Problem:
Once the line containing "Fig 1. Block" is reached in the listing below, reproduce it and all later lines through the final one exactly, but omit any pictures.

Given entries:

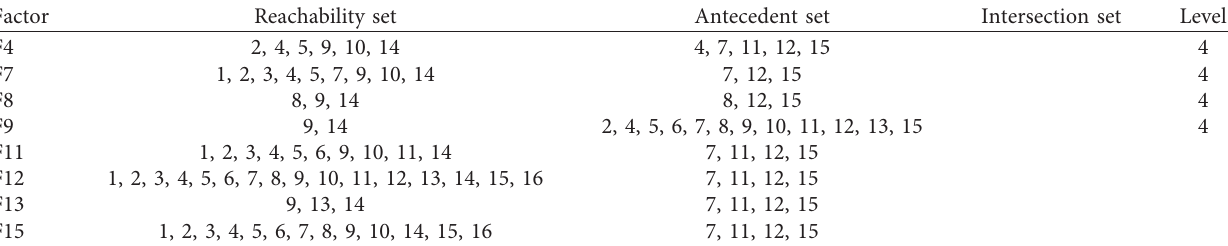
Table 7: Level partitions for level 4.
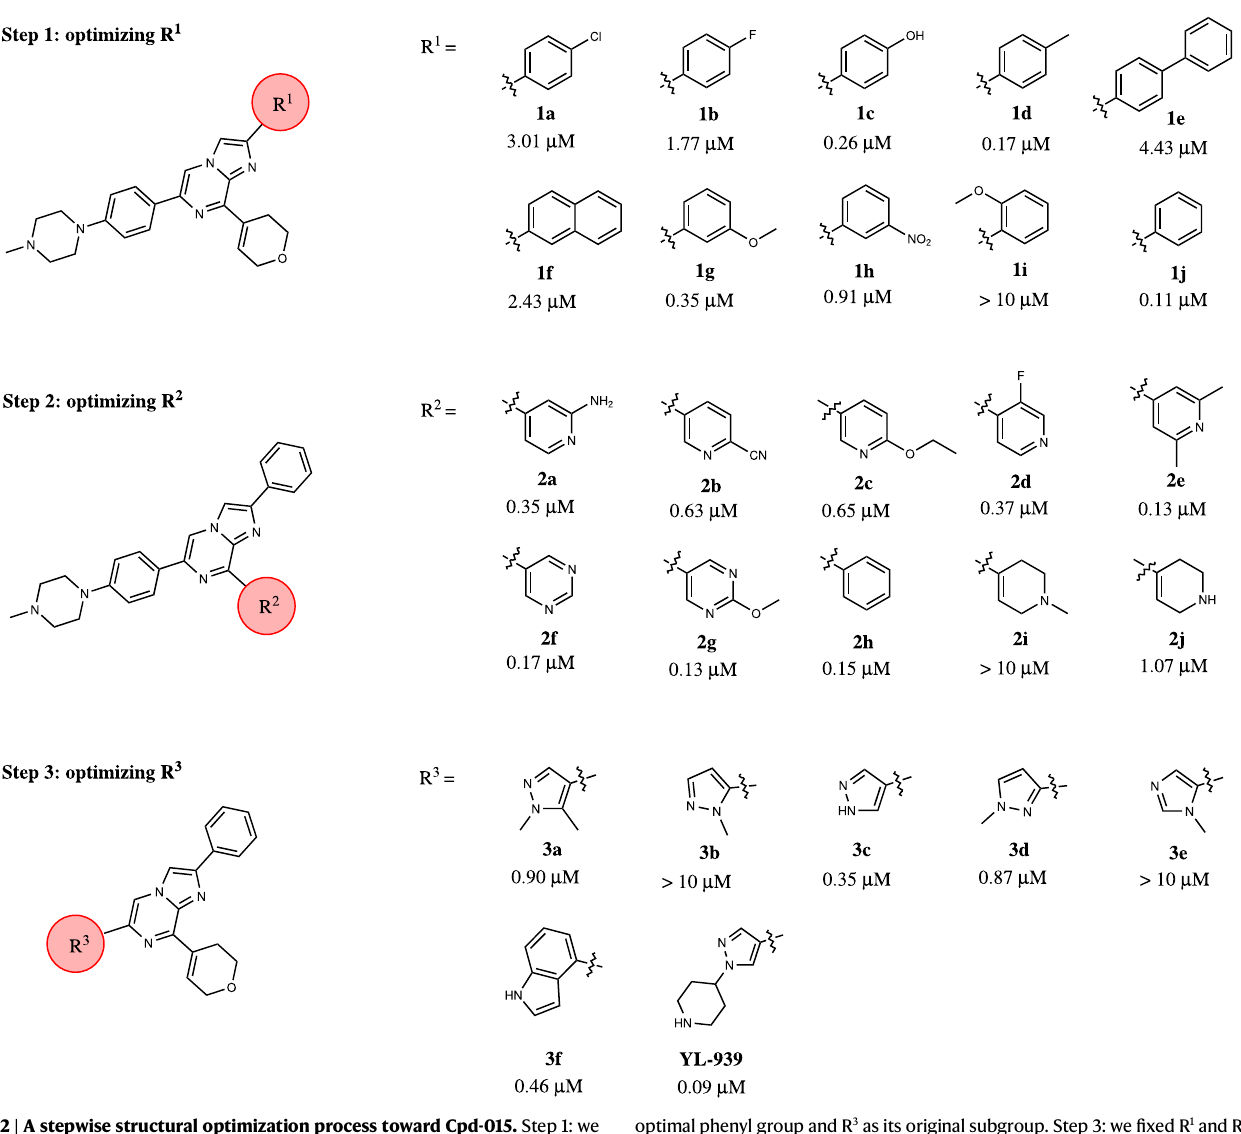
Fig. 2 | A stepwise structural optimization process toward Cpd-015. Step 1: we fi xed R 2 and R 3 and optimized R 1 . Step 2: we optimized R 2 with R 1 fi xed as the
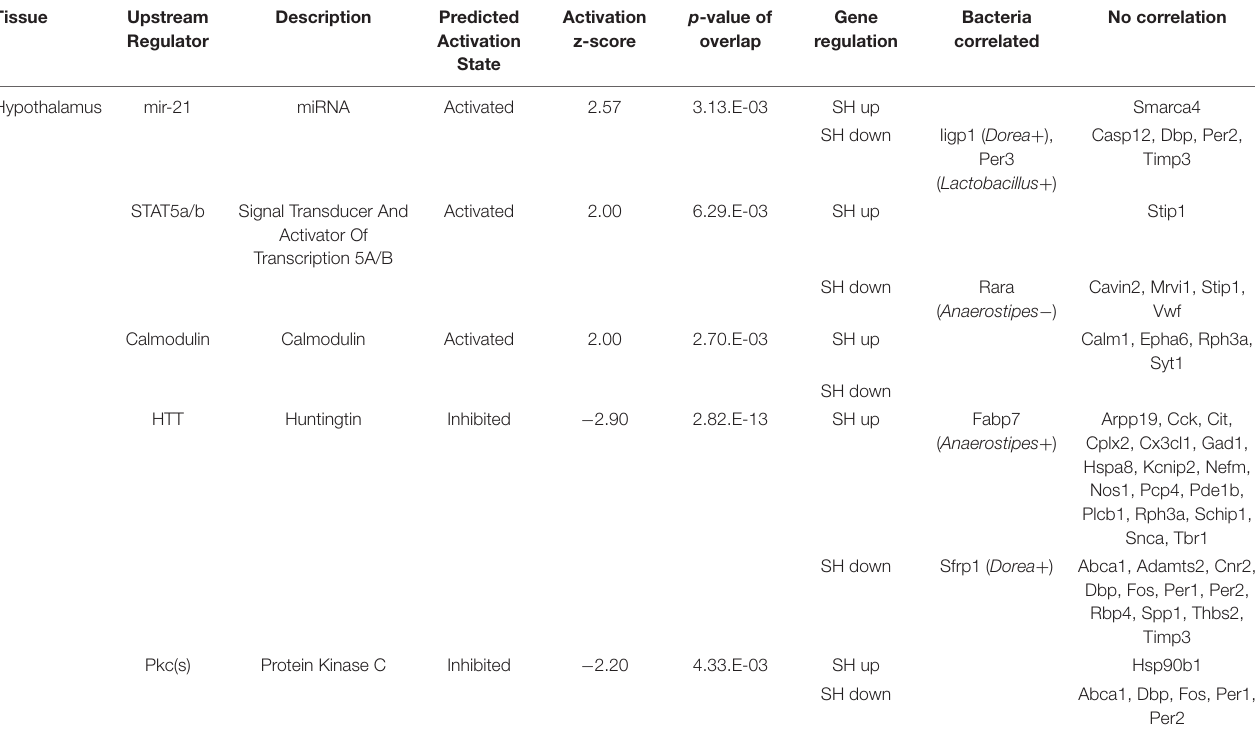
TABLE 2 | The functional enrichment analysis of the genes affected by single housing (SH) condition in the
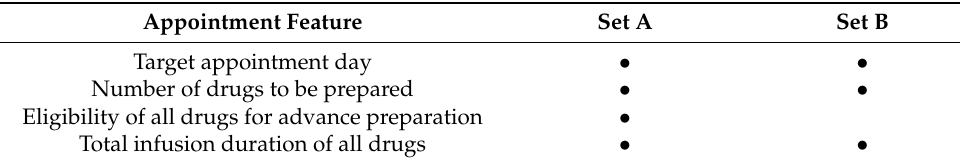
Table 5. The included appointment features in the sets of features A and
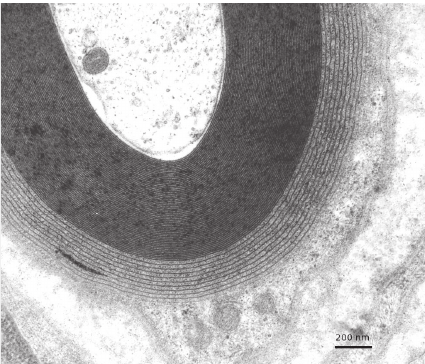
Figure 1: Typical widening of the most external myelin lamellae. Electron micrograph. Transverse section.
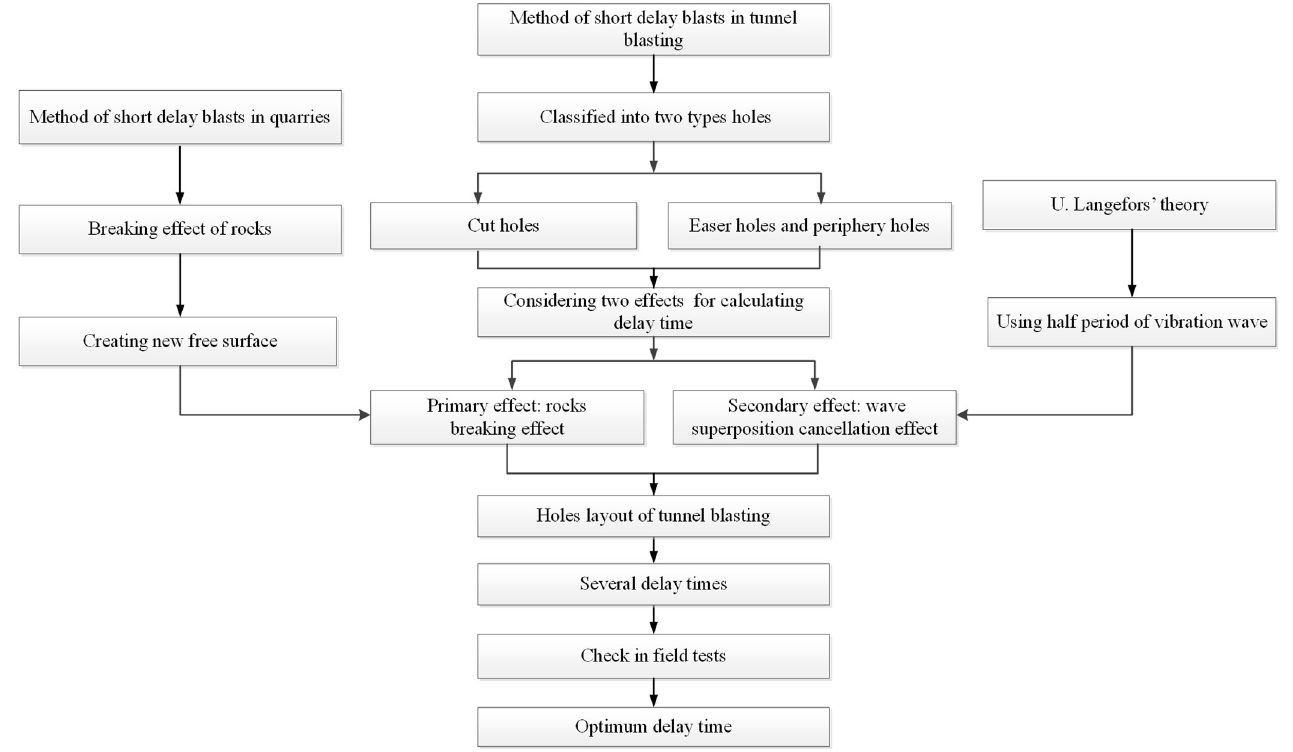
Fig 1. Block diagram of the method of delay time for tunnel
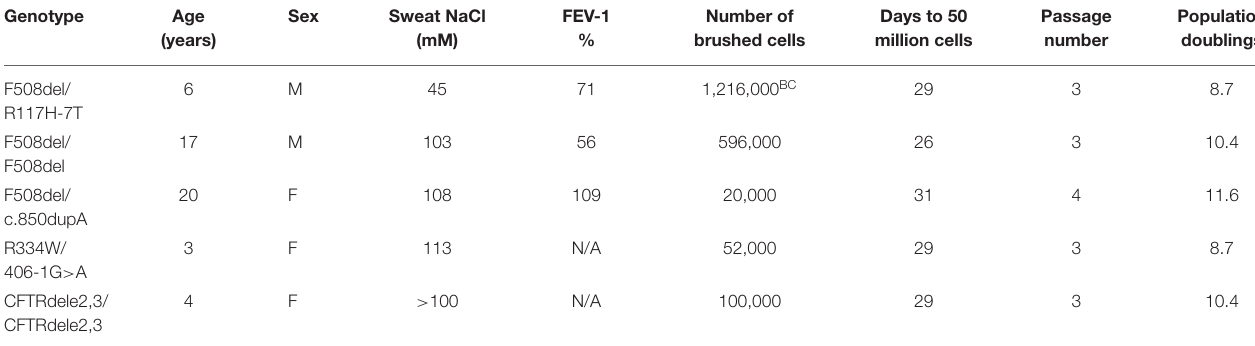
TABLE 1 | Clinical characteristics of CF nasal cell donors and expansion of CF nasal cells by EpiX TM technology.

Response to the task:
Fig 1. Block diagram of the method of delay time for tunnel
TABLE 1 | Clinical characteristics of CF nasal cell donors and expansion of CF nasal cells by EpiX TM technology.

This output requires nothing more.